The North Carolina Department of Environmental Quality said that based on all available data, more than 300 water systems in our state have PFAS levels that will exceed the new standards. That includes 42 municipal water systems serving nearly 3 million residents combined, as well as approximately 20% of small public water systems tested.

With the EPA’s new standards, each contaminant was assigned a maximum level, with PFOA and PFOS both being allowed a maximum of 4 parts per trillion.

N.C. DEQ compiled data for PFAS or per- and polyfluoroalkyl substances found in water sources accessed by utilities across the state in 2022.

The samples in that study note that they were not collected under normal operating conditions and did not reflect water being served to the public.

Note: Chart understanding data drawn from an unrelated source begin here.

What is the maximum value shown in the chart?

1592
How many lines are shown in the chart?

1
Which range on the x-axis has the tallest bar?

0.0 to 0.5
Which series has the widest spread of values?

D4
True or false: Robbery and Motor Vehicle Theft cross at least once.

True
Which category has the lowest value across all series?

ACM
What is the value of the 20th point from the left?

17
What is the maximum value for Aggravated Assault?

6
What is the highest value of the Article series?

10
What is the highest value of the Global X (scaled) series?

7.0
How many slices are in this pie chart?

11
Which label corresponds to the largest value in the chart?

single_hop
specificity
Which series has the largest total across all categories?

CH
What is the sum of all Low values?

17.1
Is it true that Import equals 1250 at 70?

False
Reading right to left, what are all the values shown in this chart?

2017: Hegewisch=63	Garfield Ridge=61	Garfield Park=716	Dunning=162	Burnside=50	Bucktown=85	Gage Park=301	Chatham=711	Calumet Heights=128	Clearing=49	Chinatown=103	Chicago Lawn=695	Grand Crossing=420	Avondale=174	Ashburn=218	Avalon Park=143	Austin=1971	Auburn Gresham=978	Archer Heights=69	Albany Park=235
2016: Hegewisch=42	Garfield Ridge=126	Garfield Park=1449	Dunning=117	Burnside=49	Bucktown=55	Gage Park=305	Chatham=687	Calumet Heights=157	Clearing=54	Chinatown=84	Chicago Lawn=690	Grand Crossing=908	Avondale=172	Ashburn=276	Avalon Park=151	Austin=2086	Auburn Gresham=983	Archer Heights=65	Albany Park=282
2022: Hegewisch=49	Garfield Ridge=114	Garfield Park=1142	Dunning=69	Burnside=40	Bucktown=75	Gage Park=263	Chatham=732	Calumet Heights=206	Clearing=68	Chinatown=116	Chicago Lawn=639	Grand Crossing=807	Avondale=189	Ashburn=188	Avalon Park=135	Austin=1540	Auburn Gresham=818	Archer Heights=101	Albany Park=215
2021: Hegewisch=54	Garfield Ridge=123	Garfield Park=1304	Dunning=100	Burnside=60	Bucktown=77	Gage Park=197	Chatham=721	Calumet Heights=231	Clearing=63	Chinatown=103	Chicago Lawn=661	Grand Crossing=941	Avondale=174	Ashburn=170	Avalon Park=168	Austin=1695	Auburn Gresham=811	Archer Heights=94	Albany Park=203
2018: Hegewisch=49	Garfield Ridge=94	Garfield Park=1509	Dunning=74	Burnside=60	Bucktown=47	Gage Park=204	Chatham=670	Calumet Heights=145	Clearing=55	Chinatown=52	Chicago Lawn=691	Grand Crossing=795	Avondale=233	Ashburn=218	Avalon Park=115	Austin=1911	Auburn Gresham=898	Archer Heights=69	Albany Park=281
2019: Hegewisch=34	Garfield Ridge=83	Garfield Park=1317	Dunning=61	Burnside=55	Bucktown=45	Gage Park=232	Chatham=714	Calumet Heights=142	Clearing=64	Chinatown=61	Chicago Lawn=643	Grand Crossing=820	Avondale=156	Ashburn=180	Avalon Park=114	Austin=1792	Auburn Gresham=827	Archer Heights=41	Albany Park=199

Many of the waters accessed by the utilities in the 2022 study registered very high, like Fayetteville Public Works, which had a measurement as high as 63.9 parts per trillion.

In comparison, Greenville registered as high as 5.26 parts.

Greenville Utilities Public Information Officer Steve Hawley says that their treated water is below the 4 ppt standard that the EPA set on Wednesday.

The City of Rocky Mount was as high as 8.58.

Neuse Regional Water and Sewer Authority, which provides water to Kinston and much of Lenoir County, had a reading as high as 7.01.

The Town of Maysville’s water supply was shut down in 2019 due to dangerous levels of PFAS.

They switched to Jones County Water until the problem was resolved and later added a new water filtration system, which was completed in December 2023.

PFAS is now no longer detectable in their drinking water.

A previous version of this story stated that the 2022 study was done on drinking water. The study states that they were not collected under normal operating conditions and did not reflect water being served to the public.